### Work instructions
Every line below is to be copied exactly, with the pictures left out.
========
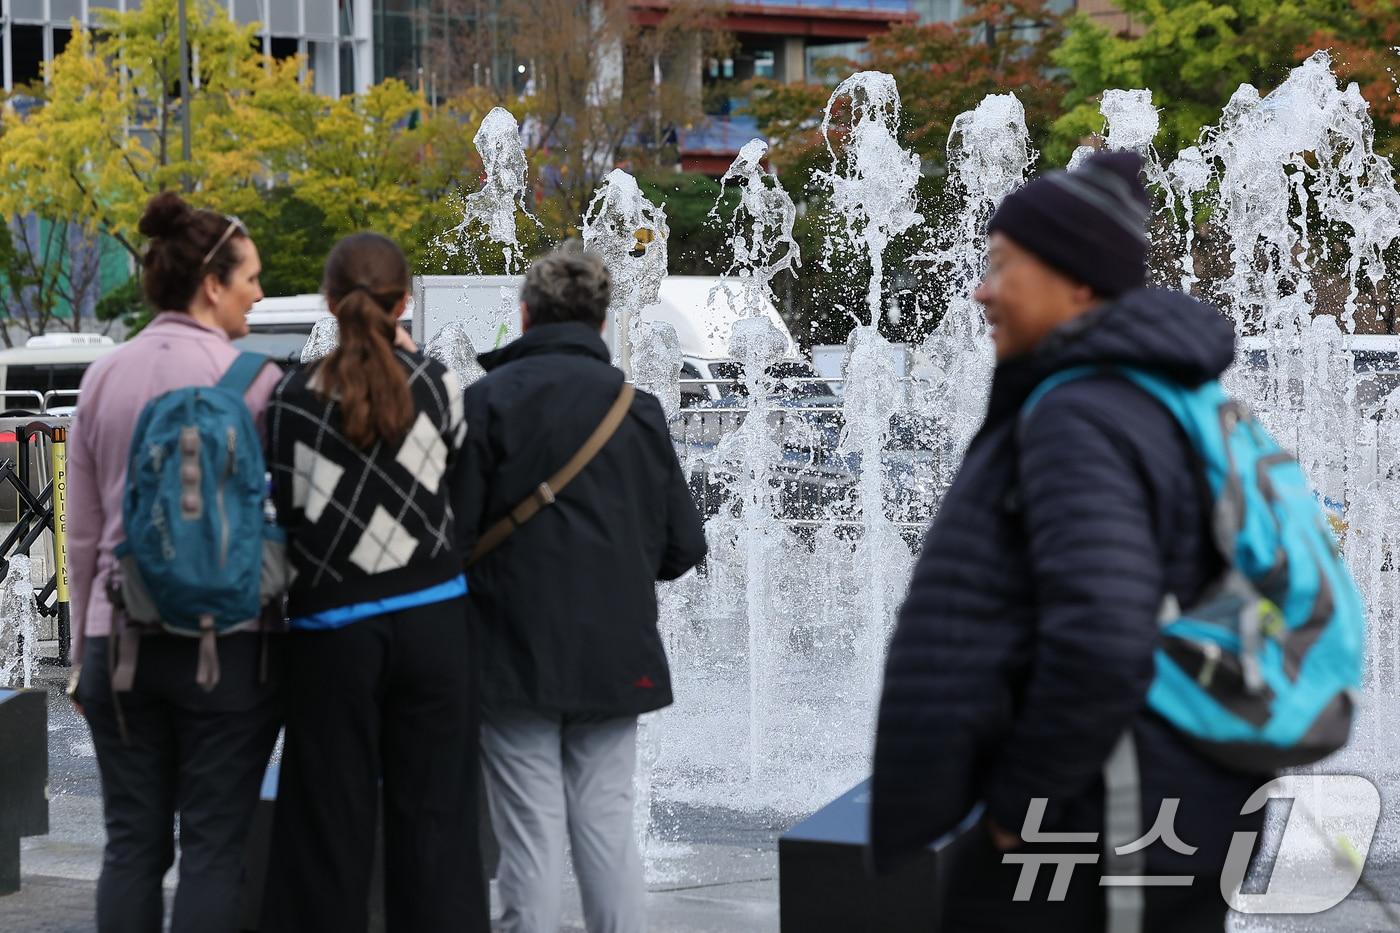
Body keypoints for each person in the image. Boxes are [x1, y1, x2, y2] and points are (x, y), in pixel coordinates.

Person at [869, 151, 1267, 931]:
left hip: (1108, 805)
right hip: (1174, 789)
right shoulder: (1160, 395)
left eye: (1002, 266)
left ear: (1077, 281)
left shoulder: (1079, 412)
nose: (982, 290)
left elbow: (1103, 634)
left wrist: (1023, 806)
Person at [459, 242, 707, 933]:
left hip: (510, 652)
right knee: (607, 828)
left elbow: (452, 536)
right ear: (602, 322)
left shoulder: (484, 403)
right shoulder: (637, 409)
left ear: (525, 313)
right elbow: (685, 544)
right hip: (613, 653)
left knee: (528, 837)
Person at [67, 192, 284, 933]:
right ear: (212, 283)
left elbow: (85, 535)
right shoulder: (256, 381)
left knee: (131, 845)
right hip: (230, 641)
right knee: (214, 850)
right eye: (250, 277)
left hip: (118, 639)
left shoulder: (103, 377)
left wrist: (80, 655)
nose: (259, 292)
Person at [259, 232, 488, 933]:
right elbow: (459, 494)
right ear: (403, 304)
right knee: (439, 824)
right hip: (435, 627)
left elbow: (288, 514)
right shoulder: (442, 387)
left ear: (330, 303)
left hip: (333, 633)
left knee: (325, 825)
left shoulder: (291, 398)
========
### Task response
Body keypoints for each person in the image. Boxes are [x1, y1, x2, y2] and points are (x, y), in pixel coordinates.

Person at [869, 151, 1267, 931]:
left hip: (1108, 805)
right hip: (1174, 789)
right shoulder: (1160, 395)
left eye: (1002, 266)
left ear: (1077, 281)
left shoulder: (1079, 412)
nose: (982, 290)
left elbow: (1103, 634)
left wrist: (1023, 806)
Person at [459, 242, 707, 933]:
left hip: (510, 652)
right knee: (607, 828)
left elbow: (452, 536)
right ear: (602, 322)
left shoulder: (484, 403)
right shoulder: (637, 409)
left ear: (525, 313)
right elbow: (685, 544)
right hip: (613, 653)
left knee: (528, 837)
Person at [67, 192, 284, 933]:
right ear: (212, 283)
left elbow: (85, 535)
right shoulder: (256, 381)
left knee: (131, 845)
right hip: (230, 641)
right knee: (214, 850)
right eye: (250, 277)
left hip: (118, 639)
left shoulder: (103, 377)
left wrist: (80, 655)
nose: (259, 292)
Person at [259, 232, 488, 933]:
right elbow: (459, 494)
right ear: (403, 304)
right knee: (439, 824)
right hip: (435, 627)
left elbow: (288, 514)
right shoulder: (442, 387)
left ear: (330, 303)
left hip: (333, 633)
left knee: (325, 825)
left shoulder: (291, 398)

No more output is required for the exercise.